WASHINGTON, Jan. 11
The President's new Iraq plan is based on a series of assumptions.
The Gang of 500 (ALL 500 members in this case, not just 492 of them) has its own set of core assumptions about the politics of Iraq:
1. The coming wave of public opinion polls are going to show pretty much what ABC News/WP found immediately after the Bush speech. LINK
2. Under the normal rules of politics, a president who has a determined and united congressional majority against him; public opinion against him; and many prominent voices in his own party against him, would look for a political way out -- but George W. Bush plays by different rules. He isn't up for re-election; he doesn't care about the polls; he does not seem to care about the long-term politial hopes of his party, such as if Sens. Coleman or Sununu have tough re-election fights; and he doesn't care if relentless pursuit of his Iraq goals crushes whatever chance he has of achieving anything else in the last two years of his presidency.
The Note also sees some seemingly flat-out wrong assumptions being made about the Iraq situation:
1. George W. Bush: "Most of Iraq's Sunni and Shia want to live together in peace." (More right is David Brooks in the New York Times: "The enemy in Iraq is not some discrete group of killers. It's the maelstrom of violence and hatred that infects every institution, including the government and the military. Instead of facing up to this core reality, the Bush administration has papered it over with salesmanship and spin.")
2. Howard Fineman: "I have never seen [George W. Bush], in public or private, look less convincing, less sure of himself, less cocky." LINK (You might have been knowing W for a long time, Howard, but the visual you and some others saw doesn't reflect the more fundamental reality: the man is as assured and as cocksure as ever.)
3. The bullies at the Wall Street Journal ed board: "We'll bet Mr. [Carl] Levin never has the political nerve to follow through on anything but TV sound-bite criticism." (We predict that there will be a snowballing of Democratic "nerve," as caucus unity, Bush recalcitrance, public opinion polls, donors, and bloggers lead towards increasingly loud choruses of "Change now.")
In the short term, watch two things:
A.The hearings on the Hill.

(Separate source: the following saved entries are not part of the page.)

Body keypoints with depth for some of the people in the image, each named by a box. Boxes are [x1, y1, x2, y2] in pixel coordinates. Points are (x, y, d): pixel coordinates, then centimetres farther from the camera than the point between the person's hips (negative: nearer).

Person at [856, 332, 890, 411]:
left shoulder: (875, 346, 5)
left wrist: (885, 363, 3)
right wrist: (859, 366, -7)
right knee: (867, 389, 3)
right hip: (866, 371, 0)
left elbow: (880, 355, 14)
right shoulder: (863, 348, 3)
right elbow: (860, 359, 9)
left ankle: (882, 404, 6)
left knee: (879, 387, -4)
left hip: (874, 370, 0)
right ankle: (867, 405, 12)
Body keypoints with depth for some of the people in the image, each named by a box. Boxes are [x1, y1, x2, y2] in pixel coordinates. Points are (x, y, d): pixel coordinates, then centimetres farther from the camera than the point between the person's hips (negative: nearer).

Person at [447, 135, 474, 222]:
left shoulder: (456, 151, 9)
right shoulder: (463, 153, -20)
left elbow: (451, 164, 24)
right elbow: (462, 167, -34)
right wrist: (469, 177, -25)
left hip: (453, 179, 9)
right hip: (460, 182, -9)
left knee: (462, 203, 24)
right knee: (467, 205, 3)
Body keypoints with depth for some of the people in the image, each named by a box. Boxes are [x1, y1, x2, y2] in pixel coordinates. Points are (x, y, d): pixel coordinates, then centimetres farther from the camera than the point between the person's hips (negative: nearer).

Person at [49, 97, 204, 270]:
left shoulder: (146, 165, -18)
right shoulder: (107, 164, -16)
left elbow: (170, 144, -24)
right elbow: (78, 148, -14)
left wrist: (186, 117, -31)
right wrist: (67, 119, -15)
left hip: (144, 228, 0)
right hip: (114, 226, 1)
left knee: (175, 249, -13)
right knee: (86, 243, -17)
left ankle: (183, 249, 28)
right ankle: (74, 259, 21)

B.More Republican defections.
In the medium term, watch two things:
A. How quickly congressional Democrats move from symbolic votes to substantive, teethy ones. B. (Have we mentioned), more Republican defections.
In the long term -- all that matters -- watch two things:
A. Facts on the ground. B. How long Mr. Bush is willing to defy political gravity to pursue his Unholy Grail.
Almost as if he is involved in a campaign run by Andy Card, President Bush participates in the presentation of a posthumous Medal of Honor to Marine Corporal Jason Dunham, who died on April 22, 2004, eight days after jumping on a grenade in Karabilah, Iraq at 9:50 am ET. President Bush then has lunch with troops and makes remarks at Freedom Hall in Fort Benning, GA at 12:40 pm ET.
Top Bush Administration officials will be on the Hill today.
After spearheading a morning White House presser that most of the cable networks inexplicably found too boring to stay with, Secretary of State Condoleezza Rice testifies before both the Senate Foreign Relations Committee at 10:00 am ET and the House Foreign Affairs Committee at 2:00 pm ET.